Investigating ReLoRA: Effects on the Learning Dynamics of Small Language Models
- URL: http://arxiv.org/abs/2509.12960v2
- Date: Thu, 02 Oct 2025 14:09:44 GMT
- Title: Investigating ReLoRA: Effects on the Learning Dynamics of Small Language Models
- Authors: Yuval Weiss, David Demitri Africa, Paula Buttery, Richard Diehl Martinez,
- Abstract summary: Small language models (SLMs) exhibit rank deficiencies and under-utilise their available dimensionality.<n>This raises a natural question: can ReLoRA's rank-expanding update rule textitsteer SLMs toward healthier learning dynamics?<n>We present the first systematic study of ReLoRA in SLMs, evaluating both performance and learning dynamics.
- Score: 3.199098703282354
- License: http://creativecommons.org/licenses/by/4.0/
- Abstract: Parameter-efficient methods like LoRA have revolutionised large language model (LLM) fine-tuning. ReLoRA extends this idea to pretraining by repeatedly merging and reinitialising low-rank adapters, increasing cumulative rank while keeping updates cheap. This aligns well with observations that high-capacity models learn through locally low-rank trajectories that expand over time. By contrast, recent work suggests that small language models (SLMs) exhibit rank deficiencies and under-utilise their available dimensionality. This raises a natural question: can ReLoRA's rank-expanding update rule \textit{steer} SLMs toward healthier learning dynamics, mitigating rank bottlenecks in a capacity-constrained regime? We argue SLMs are an ideal testbed: they train quickly, enable controlled ablations, and make rank phenomena more measurable. We present the first systematic study of ReLoRA in SLMs (11M-66M parameters), evaluating both performance and learning dynamics.
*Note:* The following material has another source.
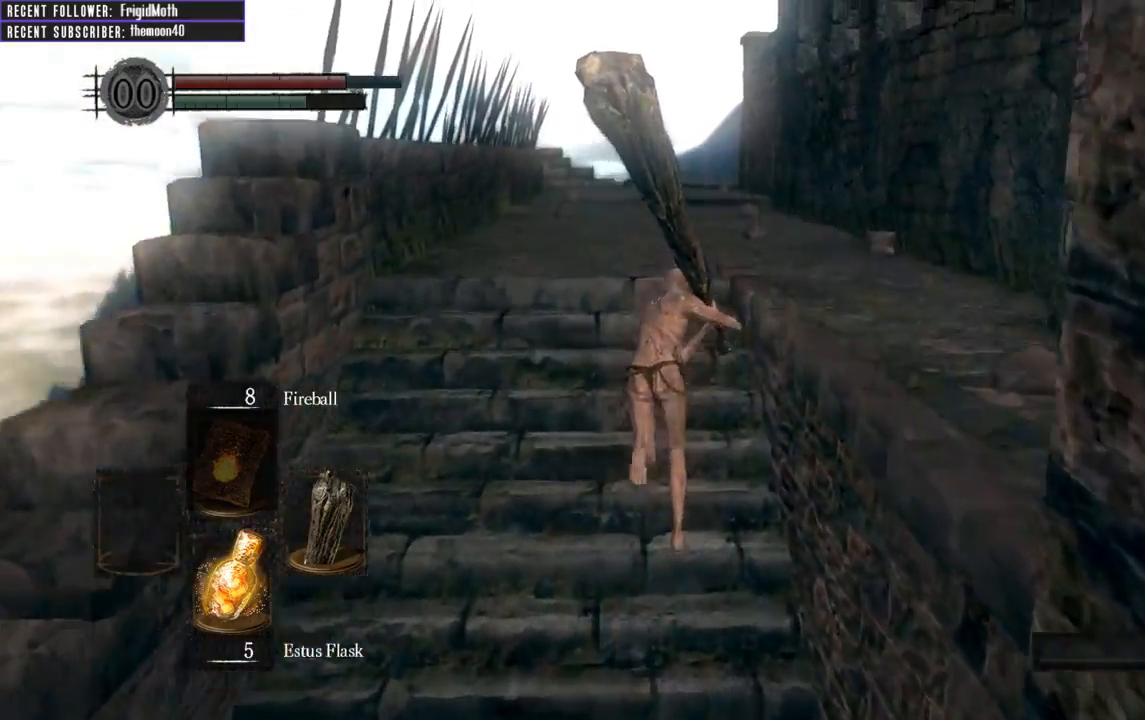
{"buttons": ["B"], "left_stick": "up", "right_stick": "center", "events": [[100, "right_stick", "up"], [317, "right_stick", "center"]]}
Across loss, Paloma perplexity, and BLiMP, we find that ReLoRA underperforms full-rank training, with gaps widening at larger scales. Analysis of proportional effective rank and condition numbers shows that ReLoRA amplifies existing rank deficiencies and induces ill-conditioned updates early in training. Our results suggest that while ReLoRA's merge-and-restart strategy can expand ranks in larger models, it does not straightforwardly translate to capacity-limited SLMs, motivating adaptive-rank or hybrid-rank approaches for low-compute pretraining.